[Source records]
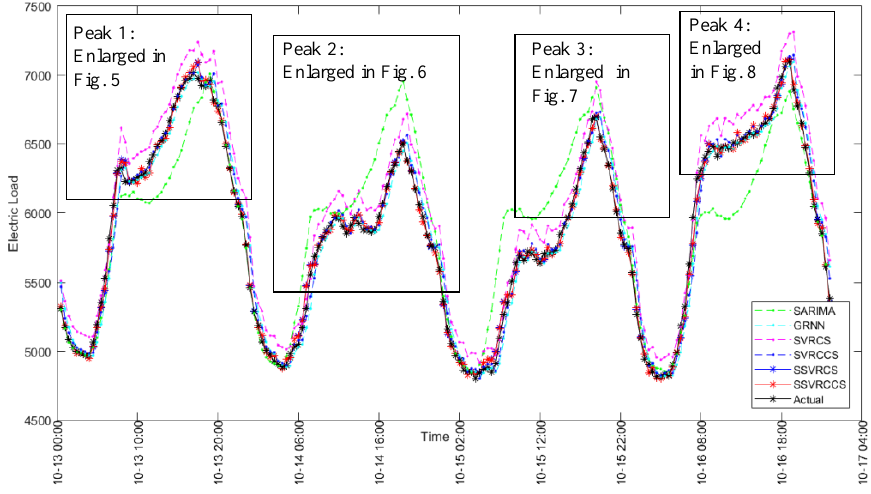
The forecasting comparison curves of six models, including the SARIMA ((cid:2877),(cid:2869),(cid:2876))×((cid:2872),(cid:2869),(cid:2872)) , GRNN ( σ =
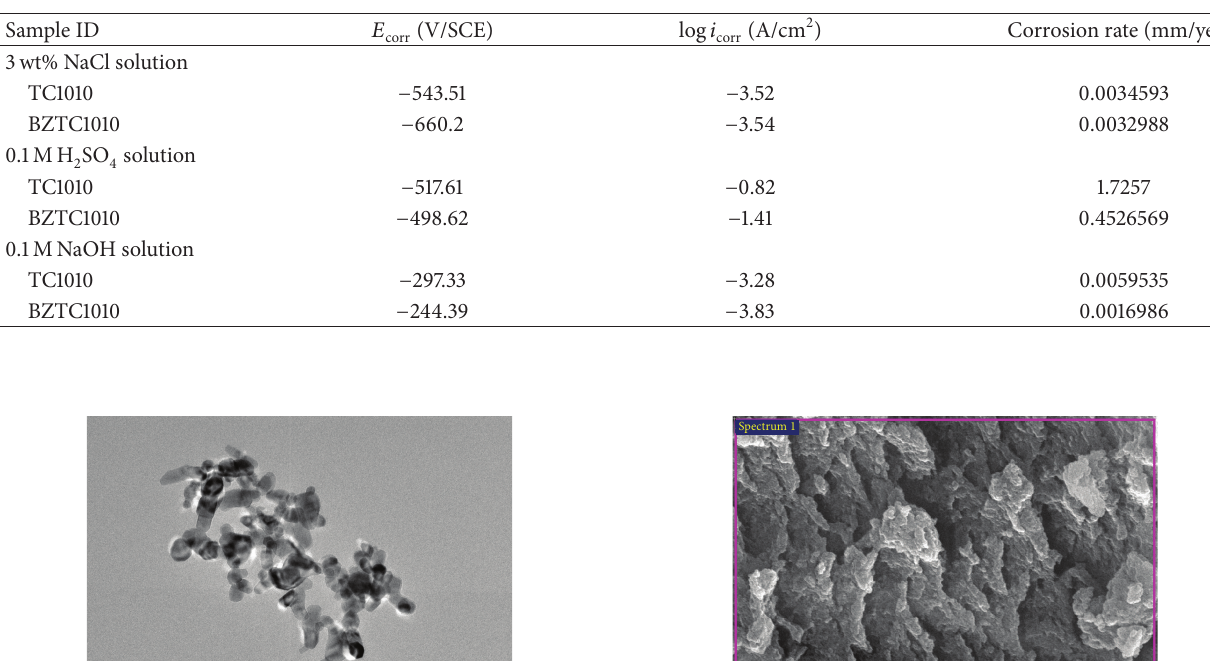
SO , and NaOH solutions. 2 4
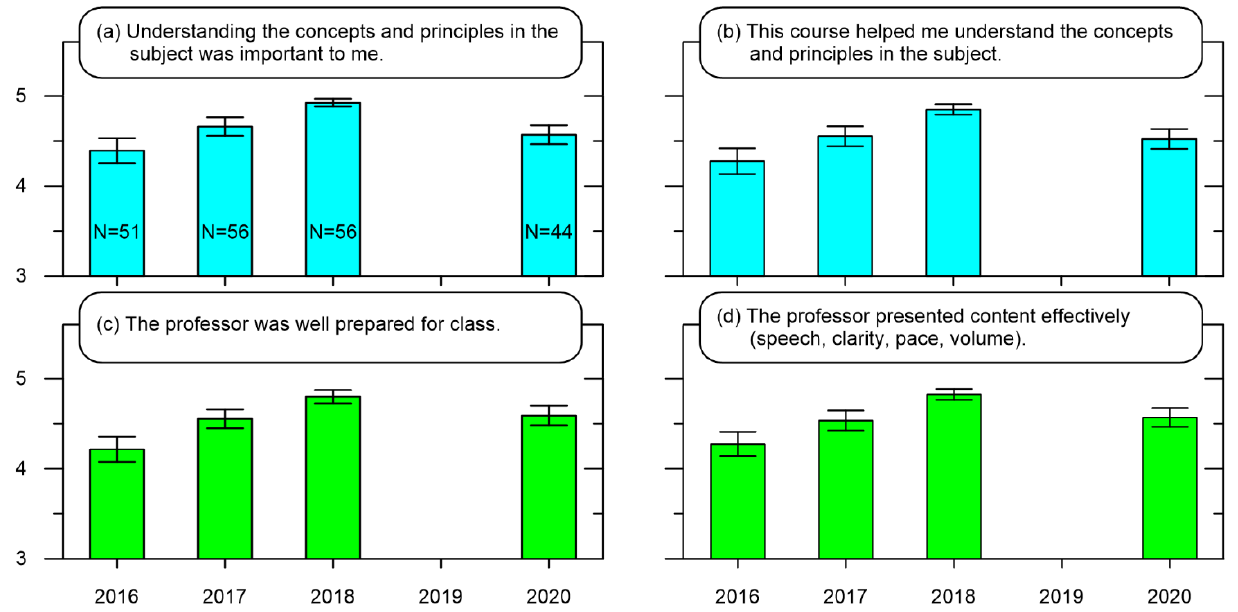
Figure 1. Compilation of course evaluation results for a 2020 first semester compulsory course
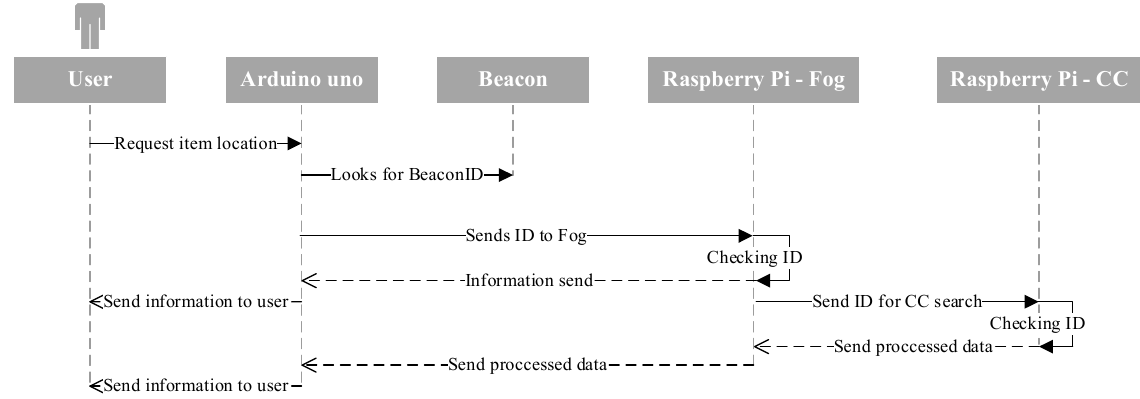
Figure 5. Information flow of simulation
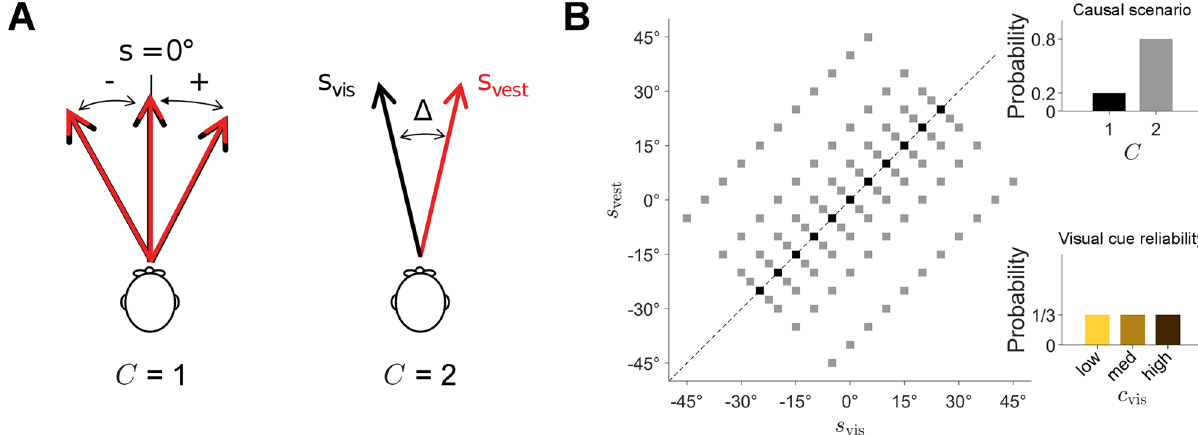
Fig 1. Experiment layout. A : Subjects were presented with visual ( s vis ) and vestibular ( s vis ) headings either in the same direction ( C = 1) or in different directions ( C = 2). In different sessions, subjects were asked to judge whether stimuli had the same cause (‘unity judgment’, explicit causal inference) or whether the vestibular heading was to the left or right of straight forward (‘inertial discrimination’, implicit causal inference). B : Distribution of stimuli used in the task. Mean stimulus direction was drawn from a discrete uniform distribution ( − 25˚, − 20˚, − 15˚, ... ,25˚). In 20% of the trials, s vis (cid:17) s vest (‘same’ trials, C = 1); in the other 80% (‘different’, C = 2), disparity was drawn from a discrete uniform distribution ( ± 5˚, ± 10˚, ± 20˚, ± 40˚), which led to a correlated pattern of heading directions s vis and s vest . Visual cue reliability c vis was also drawn randomly on each trial (high, medium, and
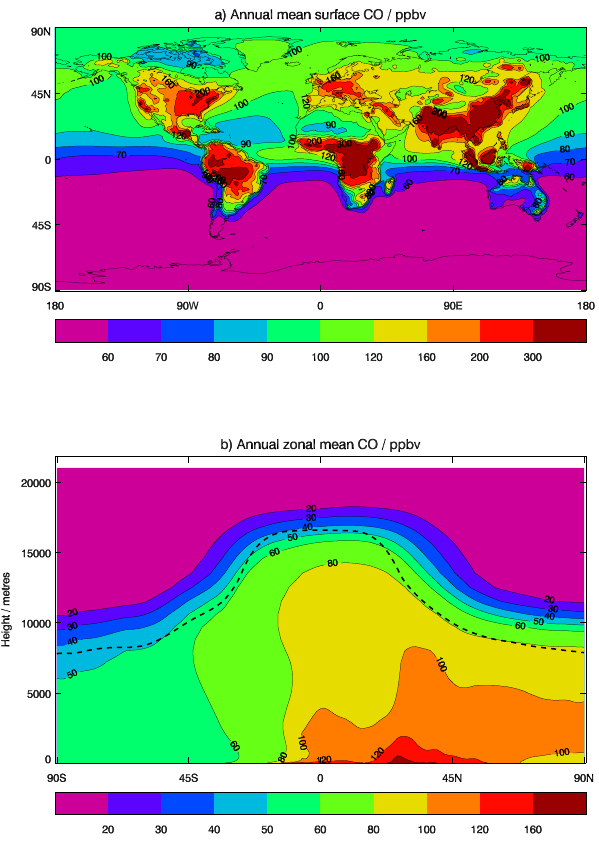
Fig. 15. Multi-annual (a) surface and (b) zonal mean CO distributions from the StdTrop chemistry scheme in the tropospheric configuration of the UKCA model. The thick dashed line in (b) marks the position of the modelledtropopause(Hoerlingetal.,1993).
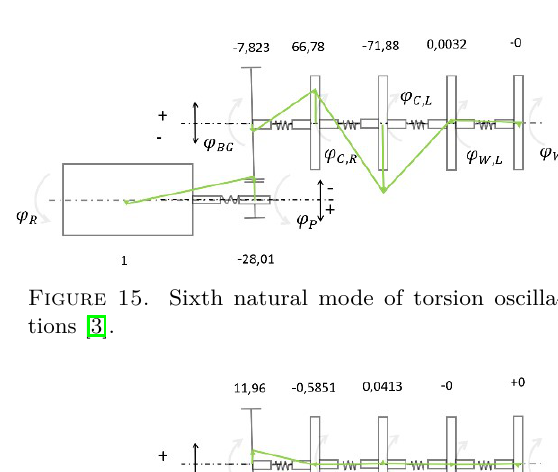
Figure 18. Natural frequencies as a function of ve- locity – c 11 .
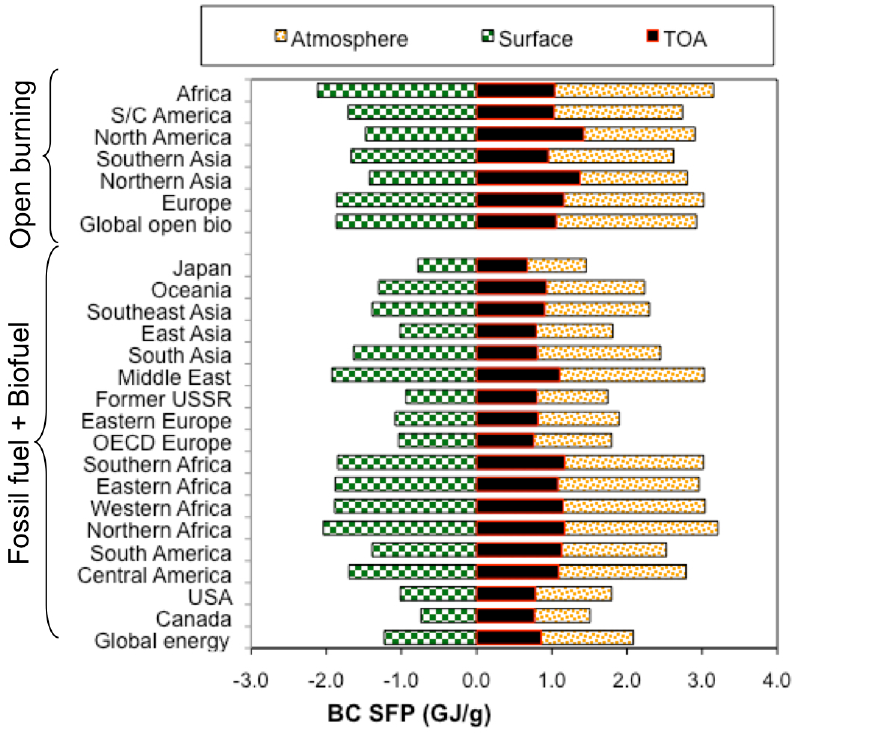
Fig. 6. SFP for black carbon, showing impact on vertical energy balance. Energy is added to atmosphere (orange bars, positive SFP) and removed from surface (green bars, negative SFP). Top of atmosphere value (black bars) is net of surface and atmosphere and is comparable to Fig.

• **Work to complete**: Repeat each of the records exactly as written, except for the pictures, which are to be left out.

• **Problem solution**:
The forecasting comparison curves of six models, including the SARIMA ((cid:2877),(cid:2869),(cid:2876))×((cid:2872),(cid:2869),(cid:2872)) , GRNN ( σ =
SO , and NaOH solutions. 2 4
Figure 1. Compilation of course evaluation results for a 2020 first semester compulsory course
Figure 5. Information flow of simulation
Fig 1. Experiment layout. A : Subjects were presented with visual ( s vis ) and vestibular ( s vis ) headings either in the same direction ( C = 1) or in different directions ( C = 2). In different sessions, subjects were asked to judge whether stimuli had the same cause (‘unity judgment’, explicit causal inference) or whether the vestibular heading was to the left or right of straight forward (‘inertial discrimination’, implicit causal inference). B : Distribution of stimuli used in the task. Mean stimulus direction was drawn from a discrete uniform distribution ( − 25˚, − 20˚, − 15˚, ... ,25˚). In 20% of the trials, s vis (cid:17) s vest (‘same’ trials, C = 1); in the other 80% (‘different’, C = 2), disparity was drawn from a discrete uniform distribution ( ± 5˚, ± 10˚, ± 20˚, ± 40˚), which led to a correlated pattern of heading directions s vis and s vest . Visual cue reliability c vis was also drawn randomly on each trial (high, medium, and
Fig. 15. Multi-annual (a) surface and (b) zonal mean CO distributions from the StdTrop chemistry scheme in the tropospheric configuration of the UKCA model. The thick dashed line in (b) marks the position of the modelledtropopause(Hoerlingetal.,1993).
Figure 18. Natural frequencies as a function of ve- locity – c 11 .
Fig. 6. SFP for black carbon, showing impact on vertical energy balance. Energy is added to atmosphere (orange bars, positive SFP) and removed from surface (green bars, negative SFP). Top of atmosphere value (black bars) is net of surface and atmosphere and is comparable to Fig.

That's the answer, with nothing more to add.